The use of chemical fertilizers in the midwest kills thousands of fish and other marine life every year by creating a "dead zone" the size of Massachusetts off the coast of Louisiana. There is always a discussion about what to do about it, but if the farmers just used organic fertilizer, the problem would be gone. They would also have bigger and healthier crops, but there would be an adverse effect on Monsanto, so there you are.
A recent essay in Harper's about organic farming in Cuba (Cuba and Mexico developed vast numbers of organic farms because the farmers could not afford to buy pesticides and herbicides) mentioned that--if the entire world were to take up organic farming--all wildlife habitats would be destroyed. I like to think that there would be a workaround to that problem because it boggles my mind to think that doing something the natural way would destroy so much life. On the other hand, how could we possibly destroy more life than we do with factory farming?
I have always heard that Indianapolis was a scary place. You have just confirmed it.
I think you've characterized the place well. Mr. Geeky grew up in Indy and his folks (and most of his relatives) still live there. We have to prep ourselves and our kids before we go there. I lived in Bloomington for six years which is an oasis, really. Sure, there are plenty of red state folk around, but less so. Lots of organic farming and the like. But everywhere else.

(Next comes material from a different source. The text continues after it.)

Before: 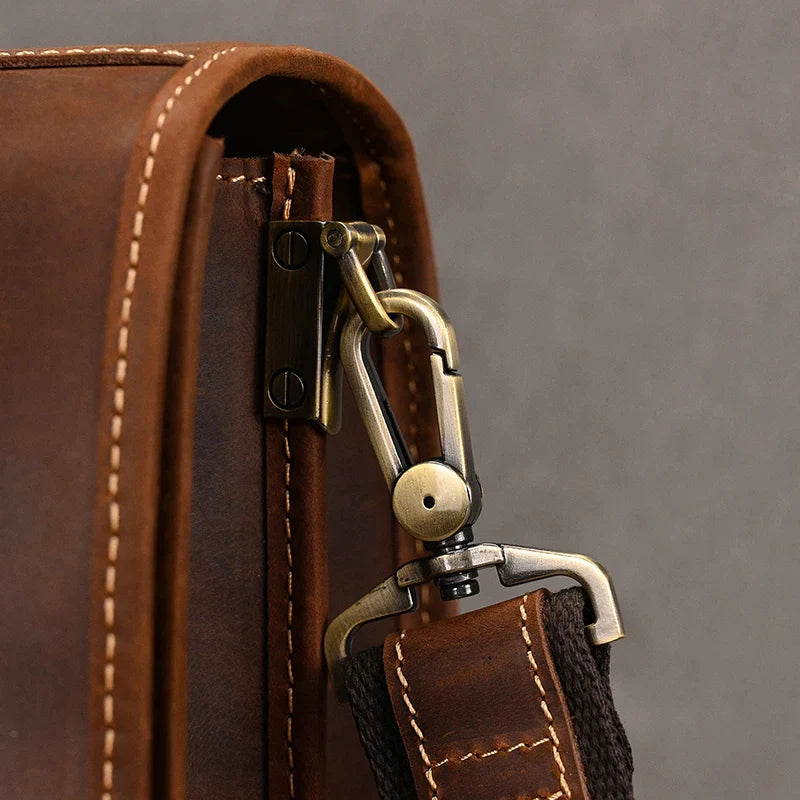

It's funny. I never thought of those farms as rich, but you're right. They're so green compared to what you see in Arkansas. I always think of Arkansas as a very brown state and I've traveled through most of it. I never really thought of Indiana as so green until you mentioned it. The cost of living there is similar though and is in fact, declining, which I think is a bad sign. I get some sort of sick pleasure out of that.